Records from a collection
*** Block opens ***

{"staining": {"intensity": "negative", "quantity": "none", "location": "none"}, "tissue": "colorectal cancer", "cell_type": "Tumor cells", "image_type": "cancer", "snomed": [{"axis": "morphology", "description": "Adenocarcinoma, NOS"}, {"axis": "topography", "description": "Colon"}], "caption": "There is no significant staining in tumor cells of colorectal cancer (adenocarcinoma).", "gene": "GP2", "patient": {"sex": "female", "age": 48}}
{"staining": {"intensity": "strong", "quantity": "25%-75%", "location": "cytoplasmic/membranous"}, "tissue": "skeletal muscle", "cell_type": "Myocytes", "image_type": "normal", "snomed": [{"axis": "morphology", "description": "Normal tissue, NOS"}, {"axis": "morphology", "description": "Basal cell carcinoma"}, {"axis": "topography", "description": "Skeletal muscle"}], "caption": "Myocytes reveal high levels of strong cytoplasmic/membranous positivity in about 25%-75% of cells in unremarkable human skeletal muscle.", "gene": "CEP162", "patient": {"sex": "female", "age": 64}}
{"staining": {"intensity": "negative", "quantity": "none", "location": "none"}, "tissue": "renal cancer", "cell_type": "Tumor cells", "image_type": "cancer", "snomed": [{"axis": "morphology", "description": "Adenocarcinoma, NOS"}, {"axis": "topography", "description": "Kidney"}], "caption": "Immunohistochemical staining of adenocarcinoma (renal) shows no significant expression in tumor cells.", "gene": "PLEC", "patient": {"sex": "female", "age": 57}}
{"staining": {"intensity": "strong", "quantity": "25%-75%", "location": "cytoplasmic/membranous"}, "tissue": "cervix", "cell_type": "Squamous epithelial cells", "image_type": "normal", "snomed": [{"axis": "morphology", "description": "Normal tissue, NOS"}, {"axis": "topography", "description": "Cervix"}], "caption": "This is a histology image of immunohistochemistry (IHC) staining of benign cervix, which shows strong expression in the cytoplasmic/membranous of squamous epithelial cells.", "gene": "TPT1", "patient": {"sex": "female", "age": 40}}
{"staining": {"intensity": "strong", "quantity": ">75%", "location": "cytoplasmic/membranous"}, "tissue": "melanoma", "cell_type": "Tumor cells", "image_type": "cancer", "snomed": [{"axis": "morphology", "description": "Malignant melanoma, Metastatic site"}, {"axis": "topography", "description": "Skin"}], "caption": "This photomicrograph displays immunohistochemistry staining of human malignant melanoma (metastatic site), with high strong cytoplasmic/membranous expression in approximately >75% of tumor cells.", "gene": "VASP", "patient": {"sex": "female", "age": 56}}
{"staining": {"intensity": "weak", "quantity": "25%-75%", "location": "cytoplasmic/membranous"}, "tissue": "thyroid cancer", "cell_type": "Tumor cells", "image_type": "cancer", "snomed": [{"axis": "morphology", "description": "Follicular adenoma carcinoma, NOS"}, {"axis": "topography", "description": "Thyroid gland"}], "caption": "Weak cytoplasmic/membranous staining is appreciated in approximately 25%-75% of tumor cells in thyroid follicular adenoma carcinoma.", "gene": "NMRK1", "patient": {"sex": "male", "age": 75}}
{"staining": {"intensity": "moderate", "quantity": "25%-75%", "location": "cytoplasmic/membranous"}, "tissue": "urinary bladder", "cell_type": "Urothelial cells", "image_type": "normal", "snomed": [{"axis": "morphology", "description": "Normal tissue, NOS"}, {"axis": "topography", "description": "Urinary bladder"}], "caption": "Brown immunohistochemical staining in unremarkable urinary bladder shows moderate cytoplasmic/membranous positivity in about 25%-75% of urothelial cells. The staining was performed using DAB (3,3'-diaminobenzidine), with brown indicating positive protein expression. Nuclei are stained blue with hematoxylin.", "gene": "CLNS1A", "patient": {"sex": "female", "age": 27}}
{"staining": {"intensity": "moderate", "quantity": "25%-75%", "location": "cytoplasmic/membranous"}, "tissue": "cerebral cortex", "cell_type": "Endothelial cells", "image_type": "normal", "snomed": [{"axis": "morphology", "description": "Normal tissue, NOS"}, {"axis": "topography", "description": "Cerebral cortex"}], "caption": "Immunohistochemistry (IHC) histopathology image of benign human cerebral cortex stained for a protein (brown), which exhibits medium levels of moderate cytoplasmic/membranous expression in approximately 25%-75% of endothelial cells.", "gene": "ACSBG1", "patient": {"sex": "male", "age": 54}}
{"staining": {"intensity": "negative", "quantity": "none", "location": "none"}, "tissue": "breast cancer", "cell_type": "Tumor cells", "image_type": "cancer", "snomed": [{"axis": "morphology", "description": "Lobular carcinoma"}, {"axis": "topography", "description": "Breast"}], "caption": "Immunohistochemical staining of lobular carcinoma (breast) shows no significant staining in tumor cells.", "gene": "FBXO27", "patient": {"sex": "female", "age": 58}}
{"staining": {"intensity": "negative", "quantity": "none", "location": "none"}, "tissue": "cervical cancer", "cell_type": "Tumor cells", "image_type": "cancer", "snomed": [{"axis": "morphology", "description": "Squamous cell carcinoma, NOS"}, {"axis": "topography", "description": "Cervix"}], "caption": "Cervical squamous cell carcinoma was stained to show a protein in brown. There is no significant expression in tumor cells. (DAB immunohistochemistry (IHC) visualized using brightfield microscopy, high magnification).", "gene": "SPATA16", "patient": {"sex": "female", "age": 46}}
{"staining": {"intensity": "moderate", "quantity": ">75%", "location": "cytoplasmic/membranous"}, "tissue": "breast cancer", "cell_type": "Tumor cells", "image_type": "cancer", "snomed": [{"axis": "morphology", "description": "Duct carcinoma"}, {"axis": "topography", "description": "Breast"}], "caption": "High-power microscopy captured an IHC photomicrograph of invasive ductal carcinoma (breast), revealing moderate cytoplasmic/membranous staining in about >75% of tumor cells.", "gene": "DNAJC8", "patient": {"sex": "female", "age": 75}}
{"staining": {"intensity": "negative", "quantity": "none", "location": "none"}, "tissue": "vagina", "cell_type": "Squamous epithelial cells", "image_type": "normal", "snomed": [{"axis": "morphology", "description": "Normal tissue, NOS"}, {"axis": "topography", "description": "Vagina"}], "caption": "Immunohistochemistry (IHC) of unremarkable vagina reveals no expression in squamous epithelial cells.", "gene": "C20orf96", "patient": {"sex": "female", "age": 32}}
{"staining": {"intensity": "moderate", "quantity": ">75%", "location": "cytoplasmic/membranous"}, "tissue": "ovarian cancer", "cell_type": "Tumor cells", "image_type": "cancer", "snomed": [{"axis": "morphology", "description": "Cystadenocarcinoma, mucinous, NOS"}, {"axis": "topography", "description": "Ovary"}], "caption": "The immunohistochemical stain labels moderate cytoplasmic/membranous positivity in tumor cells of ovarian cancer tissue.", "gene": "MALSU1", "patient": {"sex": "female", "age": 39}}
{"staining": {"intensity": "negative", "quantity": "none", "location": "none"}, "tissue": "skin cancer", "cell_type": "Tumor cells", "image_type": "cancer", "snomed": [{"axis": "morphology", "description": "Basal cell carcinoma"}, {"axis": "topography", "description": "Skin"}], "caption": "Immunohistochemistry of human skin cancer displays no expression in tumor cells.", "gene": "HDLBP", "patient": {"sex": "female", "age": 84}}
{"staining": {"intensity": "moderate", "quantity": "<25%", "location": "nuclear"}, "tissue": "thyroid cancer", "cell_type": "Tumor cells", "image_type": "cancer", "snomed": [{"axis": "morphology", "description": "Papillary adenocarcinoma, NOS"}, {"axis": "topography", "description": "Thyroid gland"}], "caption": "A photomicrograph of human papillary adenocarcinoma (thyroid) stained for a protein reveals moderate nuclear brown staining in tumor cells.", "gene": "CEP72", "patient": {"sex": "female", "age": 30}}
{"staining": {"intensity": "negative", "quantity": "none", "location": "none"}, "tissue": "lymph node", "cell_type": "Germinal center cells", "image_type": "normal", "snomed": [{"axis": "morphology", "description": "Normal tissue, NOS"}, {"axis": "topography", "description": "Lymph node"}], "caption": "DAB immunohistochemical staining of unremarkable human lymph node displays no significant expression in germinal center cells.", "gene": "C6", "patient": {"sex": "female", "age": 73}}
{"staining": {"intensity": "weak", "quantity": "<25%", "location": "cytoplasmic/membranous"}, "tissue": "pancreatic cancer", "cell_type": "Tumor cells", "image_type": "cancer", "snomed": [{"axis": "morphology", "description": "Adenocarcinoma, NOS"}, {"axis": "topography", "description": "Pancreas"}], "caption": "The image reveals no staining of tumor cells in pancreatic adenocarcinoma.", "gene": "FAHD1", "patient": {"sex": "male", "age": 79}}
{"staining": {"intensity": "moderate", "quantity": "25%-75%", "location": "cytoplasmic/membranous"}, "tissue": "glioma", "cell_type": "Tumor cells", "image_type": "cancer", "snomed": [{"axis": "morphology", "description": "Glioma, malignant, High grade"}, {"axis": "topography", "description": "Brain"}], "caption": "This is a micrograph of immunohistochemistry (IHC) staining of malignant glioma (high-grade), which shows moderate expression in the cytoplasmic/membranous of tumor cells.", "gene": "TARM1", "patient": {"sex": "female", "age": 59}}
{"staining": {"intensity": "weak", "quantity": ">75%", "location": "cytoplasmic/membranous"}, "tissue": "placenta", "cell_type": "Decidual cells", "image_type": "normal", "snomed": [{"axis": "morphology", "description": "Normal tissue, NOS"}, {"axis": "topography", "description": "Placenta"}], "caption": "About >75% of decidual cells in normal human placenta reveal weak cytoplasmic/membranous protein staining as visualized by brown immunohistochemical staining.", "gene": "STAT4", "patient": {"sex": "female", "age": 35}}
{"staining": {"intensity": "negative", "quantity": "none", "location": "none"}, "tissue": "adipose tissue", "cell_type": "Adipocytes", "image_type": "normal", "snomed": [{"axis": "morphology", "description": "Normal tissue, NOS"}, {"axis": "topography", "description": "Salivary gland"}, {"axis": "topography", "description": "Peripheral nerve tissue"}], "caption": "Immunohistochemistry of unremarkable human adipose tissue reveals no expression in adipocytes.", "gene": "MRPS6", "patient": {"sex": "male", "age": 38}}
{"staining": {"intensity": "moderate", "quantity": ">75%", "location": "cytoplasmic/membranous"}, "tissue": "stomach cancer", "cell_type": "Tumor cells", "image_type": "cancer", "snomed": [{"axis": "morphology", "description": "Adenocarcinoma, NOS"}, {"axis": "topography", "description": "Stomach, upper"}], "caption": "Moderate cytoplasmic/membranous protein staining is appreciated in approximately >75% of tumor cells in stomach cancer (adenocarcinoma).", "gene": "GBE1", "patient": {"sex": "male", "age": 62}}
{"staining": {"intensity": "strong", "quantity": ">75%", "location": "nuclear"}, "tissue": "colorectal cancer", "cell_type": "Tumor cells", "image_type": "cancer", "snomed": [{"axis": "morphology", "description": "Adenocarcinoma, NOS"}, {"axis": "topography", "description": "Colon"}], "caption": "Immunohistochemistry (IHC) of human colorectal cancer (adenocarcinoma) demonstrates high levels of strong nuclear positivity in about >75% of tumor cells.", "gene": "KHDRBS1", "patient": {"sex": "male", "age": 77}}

*** Block closes ***

**Directions**. Your answer should be the lines above from the one containing "immunohistochemical staining in" through the one containing "staining of lobular", copied exactly and with both ends kept.

**Final answer**.
{"staining": {"intensity": "moderate", "quantity": "25%-75%", "location": "cytoplasmic/membranous"}, "tissue": "urinary bladder", "cell_type": "Urothelial cells", "image_type": "normal", "snomed": [{"axis": "morphology", "description": "Normal tissue, NOS"}, {"axis": "topography", "description": "Urinary bladder"}], "caption": "Brown immunohistochemical staining in unremarkable urinary bladder shows moderate cytoplasmic/membranous positivity in about 25%-75% of urothelial cells. The staining was performed using DAB (3,3'-diaminobenzidine), with brown indicating positive protein expression. Nuclei are stained blue with hematoxylin.", "gene": "CLNS1A", "patient": {"sex": "female", "age": 27}}
{"staining": {"intensity": "moderate", "quantity": "25%-75%", "location": "cytoplasmic/membranous"}, "tissue": "cerebral cortex", "cell_type": "Endothelial cells", "image_type": "normal", "snomed": [{"axis": "morphology", "description": "Normal tissue, NOS"}, {"axis": "topography", "description": "Cerebral cortex"}], "caption": "Immunohistochemistry (IHC) histopathology image of benign human cerebral cortex stained for a protein (brown), which exhibits medium levels of moderate cytoplasmic/membranous expression in approximately 25%-75% of endothelial cells.", "gene": "ACSBG1", "patient": {"sex": "male", "age": 54}}
{"staining": {"intensity": "negative", "quantity": "none", "location": "none"}, "tissue": "breast cancer", "cell_type": "Tumor cells", "image_type": "cancer", "snomed": [{"axis": "morphology", "description": "Lobular carcinoma"}, {"axis": "topography", "description": "Breast"}], "caption": "Immunohistochemical staining of lobular carcinoma (breast) shows no significant staining in tumor cells.", "gene": "FBXO27", "patient": {"sex": "female", "age": 58}}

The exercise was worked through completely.